El más reciente informe oficial del Organismo de Cuenca Pacífico Norte, con corte al 17 de marzo de 2026, confirma una situación de emergencia hídrica en Sinaloa. El almacenamiento conjunto de las 11 presas principales del estado ha descendido a niveles alarmantes, registrando un total de 3,611.8 millones de metros cúbicos (Mm³). Esta cifra representa apenas el 22.8% de la capacidad de conservación total del sistema, establecida en 15,840.6 Mm³, lo que evidencia un déficit severo que compromete la disponibilidad del recurso para los próximos meses.

Niveles actuales de almacenamiento por presa

El reporte detalla un escenario desigual pero mayoritariamente crítico en la infraestructura hidráulica. La presa Luis Donaldo Colosio se encuentra al 21.4% (684.1 Mm³), mientras que la Miguel Hidalgo y Costilla ha caído al 18.5% (611.6 Mm³). Otros embalses vitales muestran cifras preocupantes: la Adolfo López Mateos registra el nivel más bajo con un 14.8% (457.1 Mm³), seguida por la José López Portillo al 21.2% (547.3 Mm³). Por su parte, la presa Aurelio Benassini V. se mantiene como la única con un nivel relativamente estable, reportando un 66.4% de su capacidad.

La gravedad de la sequía se refleja en que seis presas operan por debajo del 25% de su capacidad de conservación. Además de las mencionadas Miguel Hidalgo y Adolfo López Mateos, se suman a la lista roja la Juan Guerrero Alcocer (22.6%) y la Guillermo Blake Aguilar (27.5%). Incluso embalses que históricamente han mostrado mayor estabilidad, como la Josefa Ortiz de Domínguez y la Sanalona, no logran superar el umbral del 33%, situándose en 33.1% y 26.4% respectivamente, lo que subraya la generalización de la crisis en todo el territorio sinaloense.

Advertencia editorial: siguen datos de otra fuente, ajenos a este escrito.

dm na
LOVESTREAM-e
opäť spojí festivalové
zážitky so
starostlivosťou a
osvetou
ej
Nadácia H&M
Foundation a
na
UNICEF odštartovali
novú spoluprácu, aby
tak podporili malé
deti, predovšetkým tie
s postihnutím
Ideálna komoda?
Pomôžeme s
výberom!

Desbalance crítico: Extracciones superan aportaciones

El panorama se complica debido al marcado desequilibrio hidrológico actual. Las extracciones diarias ascienden a 30.5 Mm³, una cifra que supera masivamente a las aportaciones naturales, las cuales son prácticamente nulas con apenas 2.0 Mm³ en las últimas 24 horas. Este diferencial acelera el descenso de los niveles de agua almacenada, haciendo que las maniobras operativas, como las transferencias de 2.3 Mm³ desde la presa José López Portillo hacia el Distrito de Riego 010, resulten insuficientes para compensar el déficit estructural del sistema.

Ante este escenario adverso, tanto las autoridades de la Comisión Nacional del Agua (Conagua) como los usuarios de los distritos de riego han emitido alertas preventivas. Existe un consenso sobre el riesgo inminente: de no registrarse lluvias significativas en las próximas semanas, el ciclo agrícola 2026 enfrentará severas restricciones en los volúmenes de riego autorizados. La viabilidad de los cultivos actuales y la planificación del próximo ciclo dependen enteramente de una recuperación pluviométrica que, hasta el momento, no se vislumbra en los pronósticos inmediatos.

Finalmente, el llamado de las autoridades es urgente y contundente hacia un uso racional y eficiente del agua. La escasez que enfrenta el sistema de presas de Sinaloa no es un evento aislado, sino una crisis que requiere la colaboración de todos los sectores. La gestión cuidadosa de los 3,611.8 Mm³ restantes será determinante para mitigar los impactos económicos y sociales que esta sequía podría desencadenar en la región agrícola más importante del país.